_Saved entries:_
^^^^^^^^^^^^^^^^

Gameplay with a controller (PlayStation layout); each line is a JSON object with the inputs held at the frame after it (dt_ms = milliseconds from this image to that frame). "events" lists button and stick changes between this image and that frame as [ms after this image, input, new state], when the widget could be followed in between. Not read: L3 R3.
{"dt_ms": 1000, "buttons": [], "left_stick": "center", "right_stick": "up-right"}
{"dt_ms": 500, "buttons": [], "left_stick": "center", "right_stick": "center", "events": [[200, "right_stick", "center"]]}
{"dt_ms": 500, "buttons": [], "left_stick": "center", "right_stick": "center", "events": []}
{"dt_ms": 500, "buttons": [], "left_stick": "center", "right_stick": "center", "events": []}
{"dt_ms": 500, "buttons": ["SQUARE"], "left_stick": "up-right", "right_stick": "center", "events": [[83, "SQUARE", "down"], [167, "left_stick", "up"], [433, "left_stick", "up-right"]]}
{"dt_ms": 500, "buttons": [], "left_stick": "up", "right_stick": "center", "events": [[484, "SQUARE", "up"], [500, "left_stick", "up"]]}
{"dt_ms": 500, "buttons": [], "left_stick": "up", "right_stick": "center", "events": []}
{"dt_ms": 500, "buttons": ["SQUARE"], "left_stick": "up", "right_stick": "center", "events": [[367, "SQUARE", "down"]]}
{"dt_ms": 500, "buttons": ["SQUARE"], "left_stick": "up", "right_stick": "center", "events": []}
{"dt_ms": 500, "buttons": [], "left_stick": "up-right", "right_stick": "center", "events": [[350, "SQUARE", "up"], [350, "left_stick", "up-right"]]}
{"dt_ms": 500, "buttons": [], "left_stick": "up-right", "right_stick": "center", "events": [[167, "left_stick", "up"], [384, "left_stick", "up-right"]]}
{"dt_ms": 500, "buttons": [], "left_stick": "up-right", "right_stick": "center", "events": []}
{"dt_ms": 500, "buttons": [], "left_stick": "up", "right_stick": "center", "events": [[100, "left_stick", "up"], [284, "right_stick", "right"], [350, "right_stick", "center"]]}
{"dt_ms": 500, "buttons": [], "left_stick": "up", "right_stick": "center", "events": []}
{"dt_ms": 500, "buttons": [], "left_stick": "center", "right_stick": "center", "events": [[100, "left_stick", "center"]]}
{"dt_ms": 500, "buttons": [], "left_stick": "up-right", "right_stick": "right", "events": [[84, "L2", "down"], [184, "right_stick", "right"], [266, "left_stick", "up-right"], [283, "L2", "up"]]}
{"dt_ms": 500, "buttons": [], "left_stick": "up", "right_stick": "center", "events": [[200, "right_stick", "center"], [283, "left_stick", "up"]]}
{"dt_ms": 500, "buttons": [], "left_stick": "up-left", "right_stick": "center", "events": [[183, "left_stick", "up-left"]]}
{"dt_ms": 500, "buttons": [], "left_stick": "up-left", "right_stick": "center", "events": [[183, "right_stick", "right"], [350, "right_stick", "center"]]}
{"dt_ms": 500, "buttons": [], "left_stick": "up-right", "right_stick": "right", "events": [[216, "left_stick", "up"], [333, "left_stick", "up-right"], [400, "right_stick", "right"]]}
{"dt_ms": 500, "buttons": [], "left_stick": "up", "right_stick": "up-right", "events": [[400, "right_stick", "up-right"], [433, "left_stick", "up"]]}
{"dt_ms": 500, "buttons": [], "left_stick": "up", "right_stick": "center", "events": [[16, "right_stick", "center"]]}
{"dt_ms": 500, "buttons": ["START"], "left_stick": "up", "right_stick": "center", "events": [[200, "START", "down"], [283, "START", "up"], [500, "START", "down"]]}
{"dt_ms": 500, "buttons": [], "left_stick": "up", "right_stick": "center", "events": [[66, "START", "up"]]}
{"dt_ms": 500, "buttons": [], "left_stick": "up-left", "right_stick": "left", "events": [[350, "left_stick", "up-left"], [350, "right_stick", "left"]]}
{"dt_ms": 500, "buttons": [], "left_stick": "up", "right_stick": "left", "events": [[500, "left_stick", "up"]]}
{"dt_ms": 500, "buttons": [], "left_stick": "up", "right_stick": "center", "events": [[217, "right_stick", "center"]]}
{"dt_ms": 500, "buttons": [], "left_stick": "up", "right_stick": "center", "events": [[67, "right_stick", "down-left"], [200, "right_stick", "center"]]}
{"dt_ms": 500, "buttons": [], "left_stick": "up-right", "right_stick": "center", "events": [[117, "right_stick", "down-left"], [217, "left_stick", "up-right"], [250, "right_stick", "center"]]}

^^^^^^^^^^^^^^^^

_INSTRUCTIONS FOR THE TASK:_
All of the entries above should be transcribed exactly, line for line.

_EXERCISE RESULT:_
Gameplay with a controller (PlayStation layout); each line is a JSON object with the inputs held at the frame after it (dt_ms = milliseconds from this image to that frame). "events" lists button and stick changes between this image and that frame as [ms after this image, input, new state], when the widget could be followed in between. Not read: L3 R3.
{"dt_ms": 1000, "buttons": [], "left_stick": "center", "right_stick": "up-right"}
{"dt_ms": 500, "buttons": [], "left_stick": "center", "right_stick": "center", "events": [[200, "right_stick", "center"]]}
{"dt_ms": 500, "buttons": [], "left_stick": "center", "right_stick": "center", "events": []}
{"dt_ms": 500, "buttons": [], "left_stick": "center", "right_stick": "center", "events": []}
{"dt_ms": 500, "buttons": ["SQUARE"], "left_stick": "up-right", "right_stick": "center", "events": [[83, "SQUARE", "down"], [167, "left_stick", "up"], [433, "left_stick", "up-right"]]}
{"dt_ms": 500, "buttons": [], "left_stick": "up", "right_stick": "center", "events": [[484, "SQUARE", "up"], [500, "left_stick", "up"]]}
{"dt_ms": 500, "buttons": [], "left_stick": "up", "right_stick": "center", "events": []}
{"dt_ms": 500, "buttons": ["SQUARE"], "left_stick": "up", "right_stick": "center", "events": [[367, "SQUARE", "down"]]}
{"dt_ms": 500, "buttons": ["SQUARE"], "left_stick": "up", "right_stick": "center", "events": []}
{"dt_ms": 500, "buttons": [], "left_stick": "up-right", "right_stick": "center", "events": [[350, "SQUARE", "up"], [350, "left_stick", "up-right"]]}
{"dt_ms": 500, "buttons": [], "left_stick": "up-right", "right_stick": "center", "events": [[167, "left_stick", "up"], [384, "left_stick", "up-right"]]}
{"dt_ms": 500, "buttons": [], "left_stick": "up-right", "right_stick": "center", "events": []}
{"dt_ms": 500, "buttons": [], "left_stick": "up", "right_stick": "center", "events": [[100, "left_stick", "up"], [284, "right_stick", "right"], [350, "right_stick", "center"]]}
{"dt_ms": 500, "buttons": [], "left_stick": "up", "right_stick": "center", "events": []}
{"dt_ms": 500, "buttons": [], "left_stick": "center", "right_stick": "center", "events": [[100, "left_stick", "center"]]}
{"dt_ms": 500, "buttons": [], "left_stick": "up-right", "right_stick": "right", "events": [[84, "L2", "down"], [184, "right_stick", "right"], [266, "left_stick", "up-right"], [283, "L2", "up"]]}
{"dt_ms": 500, "buttons": [], "left_stick": "up", "right_stick": "center", "events": [[200, "right_stick", "center"], [283, "left_stick", "up"]]}
{"dt_ms": 500, "buttons": [], "left_stick": "up-left", "right_stick": "center", "events": [[183, "left_stick", "up-left"]]}
{"dt_ms": 500, "buttons": [], "left_stick": "up-left", "right_stick": "center", "events": [[183, "right_stick", "right"], [350, "right_stick", "center"]]}
{"dt_ms": 500, "buttons": [], "left_stick": "up-right", "right_stick": "right", "events": [[216, "left_stick", "up"], [333, "left_stick", "up-right"], [400, "right_stick", "right"]]}
{"dt_ms": 500, "buttons": [], "left_stick": "up", "right_stick": "up-right", "events": [[400, "right_stick", "up-right"], [433, "left_stick", "up"]]}
{"dt_ms": 500, "buttons": [], "left_stick": "up", "right_stick": "center", "events": [[16, "right_stick", "center"]]}
{"dt_ms": 500, "buttons": ["START"], "left_stick": "up", "right_stick": "center", "events": [[200, "START", "down"], [283, "START", "up"], [500, "START", "down"]]}
{"dt_ms": 500, "buttons": [], "left_stick": "up", "right_stick": "center", "events": [[66, "START", "up"]]}
{"dt_ms": 500, "buttons": [], "left_stick": "up-left", "right_stick": "left", "events": [[350, "left_stick", "up-left"], [350, "right_stick", "left"]]}
{"dt_ms": 500, "buttons": [], "left_stick": "up", "right_stick": "left", "events": [[500, "left_stick", "up"]]}
{"dt_ms": 500, "buttons": [], "left_stick": "up", "right_stick": "center", "events": [[217, "right_stick", "center"]]}
{"dt_ms": 500, "buttons": [], "left_stick": "up", "right_stick": "center", "events": [[67, "right_stick", "down-left"], [200, "right_stick", "center"]]}
{"dt_ms": 500, "buttons": [], "left_stick": "up-right", "right_stick": "center", "events": [[117, "right_stick", "down-left"], [217, "left_stick", "up-right"], [250, "right_stick", "center"]]}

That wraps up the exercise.